Legislation to increase the top royalty rate for oil and gas development on New Mexico state lands has passed the House Energy, Environment & Natural Resources Committee. Senate Bill 23, backed by Commissioner of Public Lands Stephanie Garcia Richard, aims to raise the royalty rate from 20% to 25%. This adjustment aligns with rates in Texas and private lands within New Mexico.
The bill, sponsored by Sen. George Muñoz and co-sponsored by Speaker Javier Martinez, Sen. Liz Stefanics, and Rep. Matthew McQueen, promises significant financial benefits for public schools and institutions in New Mexico. "After clearing today’s committee hearing, we are now on the doorstep of historic new levels of funding for our public schools and other institutions," said Commissioner Garcia Richard.

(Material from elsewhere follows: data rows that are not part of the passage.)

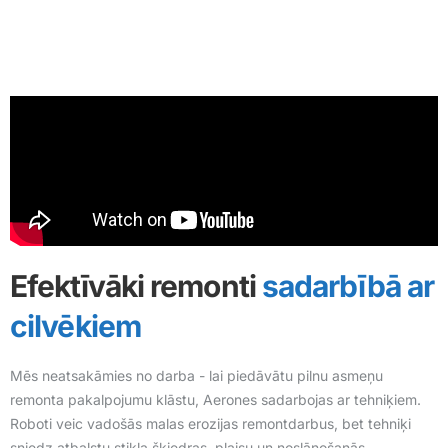
Efektīvāki remonti
sadarbībā ar
cilvēkiem
Mēs neatsakāmies no darba - lai piedāvātu pilnu asmeņu
remonta pakalpojumu klāstu, Aerones sadarbojas ar tehniķiem.
Roboti veic vadošās malas erozijas remontdarbus, bet tehniķi
sniedz atbalstu stikla šķiedras, plaisu un noslāņošanās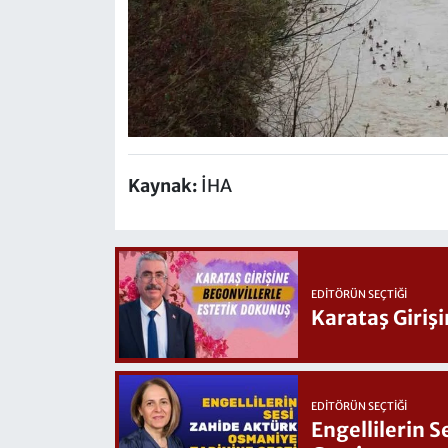
Kaynak:
İHA
EDITÖRÜN SEÇTIĞI
Karataş Giriş
EDITÖRÜN SEÇTIĞI
Engellilerin 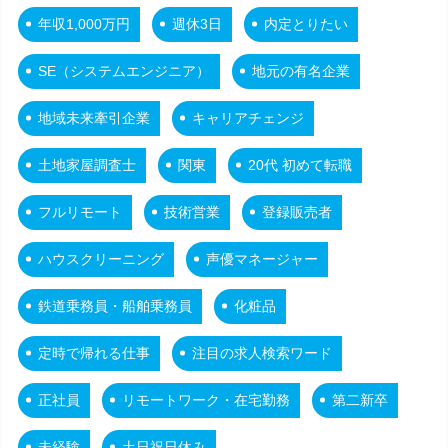
年収1,000万円
週休3日
内定とりたい
SE（システムエンジニア）
地元の有名企業
地域未来牽引企業
キャリアチェンジ
土地家屋調査士
関東
20代 初めて転職
フルリモート
技術営業
登録販売者
ハウスクリーニング
声優マネージャー
鉄道乗務員・船舶乗務員
化粧品
定時で帰れる仕事
注目の求人検索ワード
正社員
リモートワーク・在宅勤務
第二新卒
未経験
土日祝日休み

Senator Muñoz emphasized the potential positive impact on education funding: “Raising the state’s top oil and gas royalty rate puts millions more into the state’s savings for some of our most important institutions every year.” Similarly, Rep. McQueen stated that asking oil companies to pay a fair market rate is crucial: “We shouldn’t be content to give them away on the cheap.”
The proposed legislation would apply only to new leases on productive parcels of state land. The Legislative Finance Committee estimates that adopting a 25% market rate could add $50-$75 million annually to the Land Grant Permanent Fund (LGPF). By 2050, this could increase LGPF's value by $1.5-$2 billion.
Having passed earlier Senate committees and sessions successfully, Senate Bill 23 will next be reviewed by the House Appropriations & Finance Committee.
Commissioner Garcia Richard has led efforts at the State Land Office since 2019, generating over $11 billion for public entities in New Mexico through various land leases.